REQUIRED WORK
Leave every picture behind and copy the rest of the entries below exactly.

START SUPPLIED DATA

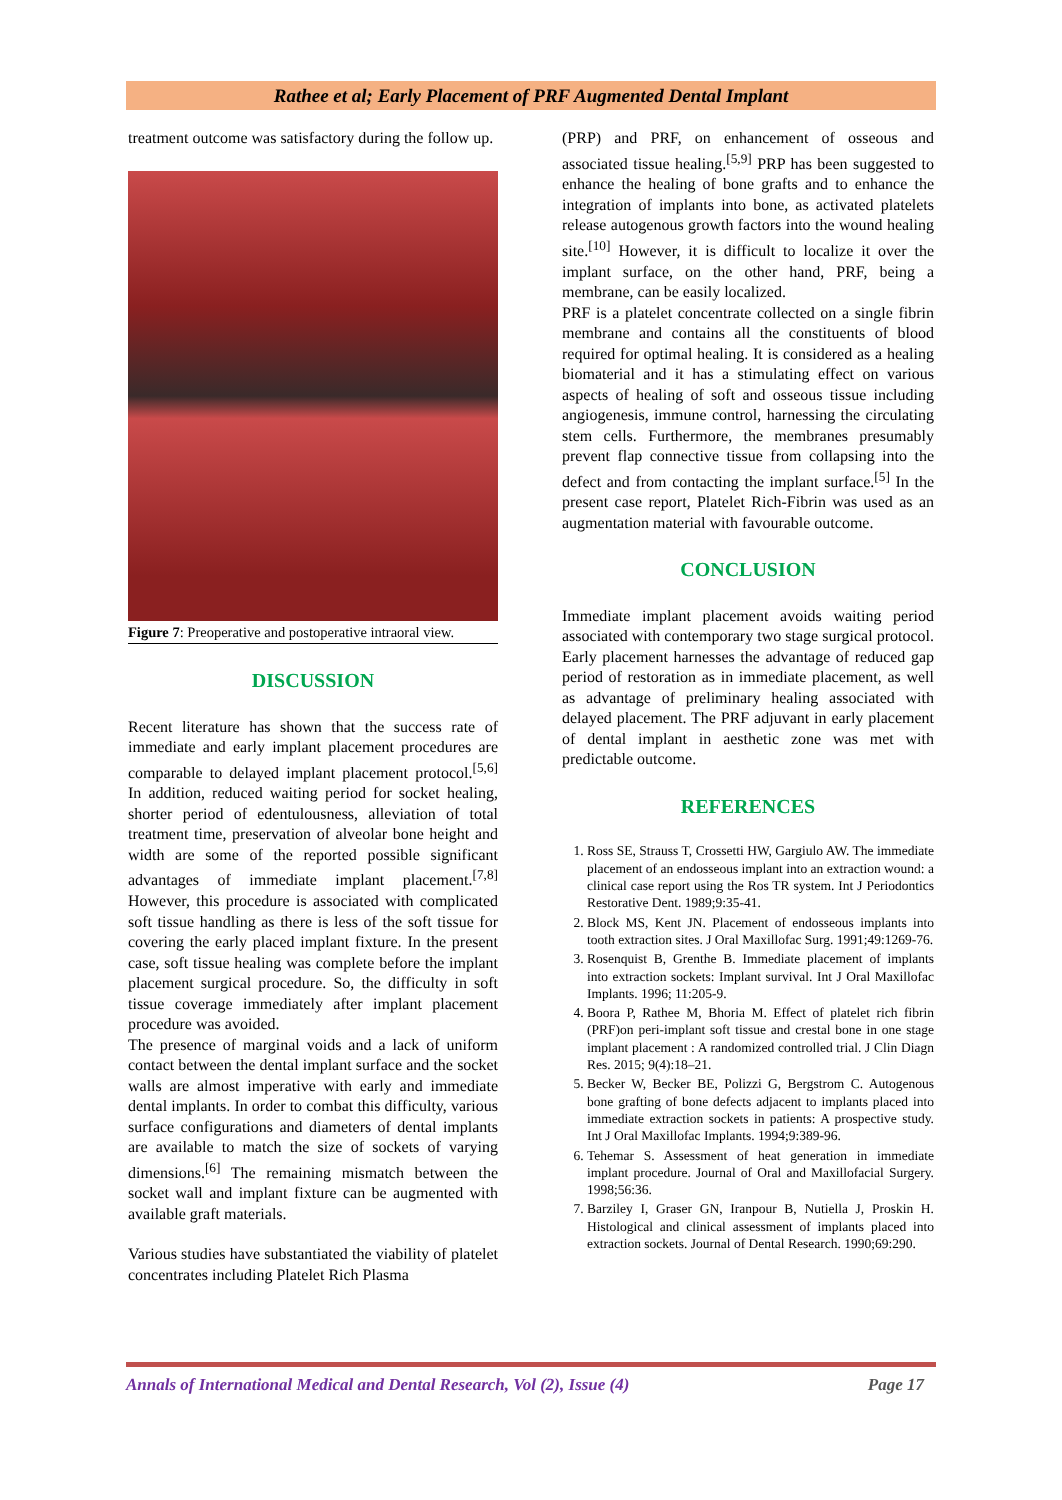Rathee et al; Early Placement of PRF Augmented Dental Implant
treatment outcome was satisfactory during the follow up.
Figure 7: Preoperative and postoperative intraoral view.
DISCUSSION
Recent literature has shown that the success rate of immediate and early implant placement procedures are comparable to delayed implant placement protocol.<sup>[5,6]</sup> In addition, reduced waiting period for socket healing, shorter period of edentulousness, alleviation of total treatment time, preservation of alveolar bone height and width are some of the reported possible significant advantages of immediate implant placement.<sup>[7,8]</sup> However, this procedure is associated with complicated soft tissue handling as there is less of the soft tissue for covering the early placed implant fixture. In the present case, soft tissue healing was complete before the implant placement surgical procedure. So, the difficulty in soft tissue coverage immediately after implant placement procedure was avoided.
The presence of marginal voids and a lack of uniform contact between the dental implant surface and the socket walls are almost imperative with early and immediate dental implants. In order to combat this difficulty, various surface configurations and diameters of dental implants are available to match the size of sockets of varying dimensions.<sup>[6]</sup> The remaining mismatch between the socket wall and implant fixture can be augmented with available graft materials.
Various studies have substantiated the viability of platelet concentrates including Platelet Rich Plasma
(PRP) and PRF, on enhancement of osseous and associated tissue healing.<sup>[5,9]</sup> PRP has been suggested to enhance the healing of bone grafts and to enhance the integration of implants into bone, as activated platelets release autogenous growth factors into the wound healing site.<sup>[10]</sup> However, it is difficult to localize it over the implant surface, on the other hand, PRF, being a membrane, can be easily localized.
PRF is a platelet concentrate collected on a single fibrin membrane and contains all the constituents of blood required for optimal healing. It is considered as a healing biomaterial and it has a stimulating effect on various aspects of healing of soft and osseous tissue including angiogenesis, immune control, harnessing the circulating stem cells. Furthermore, the membranes presumably prevent flap connective tissue from collapsing into the defect and from contacting the implant surface.<sup>[5]</sup> In the present case report, Platelet Rich-Fibrin was used as an augmentation material with favourable outcome.
CONCLUSION
Immediate implant placement avoids waiting period associated with contemporary two stage surgical protocol. Early placement harnesses the advantage of reduced gap period of restoration as in immediate placement, as well as advantage of preliminary healing associated with delayed placement. The PRF adjuvant in early placement of dental implant in aesthetic zone was met with predictable outcome.
REFERENCES
1. Ross SE, Strauss T, Crossetti HW, Gargiulo AW. The immediate placement of an endosseous implant into an extraction wound: a clinical case report using the Ros TR system. Int J Periodontics Restorative Dent. 1989;9:35-41.
2. Block MS, Kent JN. Placement of endosseous implants into tooth extraction sites. J Oral Maxillofac Surg. 1991;49:1269-76.
3. Rosenquist B, Grenthe B. Immediate placement of implants into extraction sockets: Implant survival. Int J Oral Maxillofac Implants. 1996; 11:205-9.
4. Boora P, Rathee M, Bhoria M. Effect of platelet rich fibrin (PRF)on peri-implant soft tissue and crestal bone in one stage implant placement : A randomized controlled trial. J Clin Diagn Res. 2015; 9(4):18–21.
5. Becker W, Becker BE, Polizzi G, Bergstrom C. Autogenous bone grafting of bone defects adjacent to implants placed into immediate extraction sockets in patients: A prospective study. Int J Oral Maxillofac Implants. 1994;9:389-96.
6. Tehemar S. Assessment of heat generation in immediate implant procedure. Journal of Oral and Maxillofacial Surgery. 1998;56:36.
7. Barziley I, Graser GN, Iranpour B, Nutiella J, Proskin H. Histological and clinical assessment of implants placed into extraction sockets. Journal of Dental Research. 1990;69:290.
Annals of International Medical and Dental Research, Vol (2), Issue (4) Page 17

END SUPPLIED DATA

SOLUTION BELOW
Rathee et al; Early Placement of PRF Augmented Dental Implant
treatment outcome was satisfactory during the follow up.
Figure 7: Preoperative and postoperative intraoral view.
DISCUSSION
Recent literature has shown that the success rate of immediate and early implant placement procedures are comparable to delayed implant placement protocol.<sup>[5,6]</sup> In addition, reduced waiting period for socket healing, shorter period of edentulousness, alleviation of total treatment time, preservation of alveolar bone height and width are some of the reported possible significant advantages of immediate implant placement.<sup>[7,8]</sup> However, this procedure is associated with complicated soft tissue handling as there is less of the soft tissue for covering the early placed implant fixture. In the present case, soft tissue healing was complete before the implant placement surgical procedure. So, the difficulty in soft tissue coverage immediately after implant placement procedure was avoided.
The presence of marginal voids and a lack of uniform contact between the dental implant surface and the socket walls are almost imperative with early and immediate dental implants. In order to combat this difficulty, various surface configurations and diameters of dental implants are available to match the size of sockets of varying dimensions.<sup>[6]</sup> The remaining mismatch between the socket wall and implant fixture can be augmented with available graft materials.
Various studies have substantiated the viability of platelet concentrates including Platelet Rich Plasma
(PRP) and PRF, on enhancement of osseous and associated tissue healing.<sup>[5,9]</sup> PRP has been suggested to enhance the healing of bone grafts and to enhance the integration of implants into bone, as activated platelets release autogenous growth factors into the wound healing site.<sup>[10]</sup> However, it is difficult to localize it over the implant surface, on the other hand, PRF, being a membrane, can be easily localized.
PRF is a platelet concentrate collected on a single fibrin membrane and contains all the constituents of blood required for optimal healing. It is considered as a healing biomaterial and it has a stimulating effect on various aspects of healing of soft and osseous tissue including angiogenesis, immune control, harnessing the circulating stem cells. Furthermore, the membranes presumably prevent flap connective tissue from collapsing into the defect and from contacting the implant surface.<sup>[5]</sup> In the present case report, Platelet Rich-Fibrin was used as an augmentation material with favourable outcome.
CONCLUSION
Immediate implant placement avoids waiting period associated with contemporary two stage surgical protocol. Early placement harnesses the advantage of reduced gap period of restoration as in immediate placement, as well as advantage of preliminary healing associated with delayed placement. The PRF adjuvant in early placement of dental implant in aesthetic zone was met with predictable outcome.
REFERENCES
1. Ross SE, Strauss T, Crossetti HW, Gargiulo AW. The immediate placement of an endosseous implant into an extraction wound: a clinical case report using the Ros TR system. Int J Periodontics Restorative Dent. 1989;9:35-41.
2. Block MS, Kent JN. Placement of endosseous implants into tooth extraction sites. J Oral Maxillofac Surg. 1991;49:1269-76.
3. Rosenquist B, Grenthe B. Immediate placement of implants into extraction sockets: Implant survival. Int J Oral Maxillofac Implants. 1996; 11:205-9.
4. Boora P, Rathee M, Bhoria M. Effect of platelet rich fibrin (PRF)on peri-implant soft tissue and crestal bone in one stage implant placement : A randomized controlled trial. J Clin Diagn Res. 2015; 9(4):18–21.
5. Becker W, Becker BE, Polizzi G, Bergstrom C. Autogenous bone grafting of bone defects adjacent to implants placed into immediate extraction sockets in patients: A prospective study. Int J Oral Maxillofac Implants. 1994;9:389-96.
6. Tehemar S. Assessment of heat generation in immediate implant procedure. Journal of Oral and Maxillofacial Surgery. 1998;56:36.
7. Barziley I, Graser GN, Iranpour B, Nutiella J, Proskin H. Histological and clinical assessment of implants placed into extraction sockets. Journal of Dental Research. 1990;69:290.
Annals of International Medical and Dental Research, Vol (2), Issue (4) Page 17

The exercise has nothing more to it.